REQUEST: Quote every line of the rows below verbatim, keeping the original line breaks and wording unchanged.

SUPPLIED MATERIAL:

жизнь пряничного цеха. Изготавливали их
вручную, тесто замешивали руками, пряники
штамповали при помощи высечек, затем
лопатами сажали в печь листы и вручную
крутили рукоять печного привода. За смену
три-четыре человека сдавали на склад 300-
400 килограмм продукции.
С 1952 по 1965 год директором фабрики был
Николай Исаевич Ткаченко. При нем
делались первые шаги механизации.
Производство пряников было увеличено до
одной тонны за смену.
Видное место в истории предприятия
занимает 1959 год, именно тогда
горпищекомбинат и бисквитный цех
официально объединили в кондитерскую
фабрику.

RESPONSE BELOW:
жизнь пряничного цеха. Изготавливали их
вручную, тесто замешивали руками, пряники
штамповали при помощи высечек, затем
лопатами сажали в печь листы и вручную
крутили рукоять печного привода. За смену
три-четыре человека сдавали на склад 300-
400 килограмм продукции.
С 1952 по 1965 год директором фабрики был
Николай Исаевич Ткаченко. При нем
делались первые шаги механизации.
Производство пряников было увеличено до
одной тонны за смену.
Видное место в истории предприятия
занимает 1959 год, именно тогда
горпищекомбинат и бисквитный цех
официально объединили в кондитерскую
фабрику.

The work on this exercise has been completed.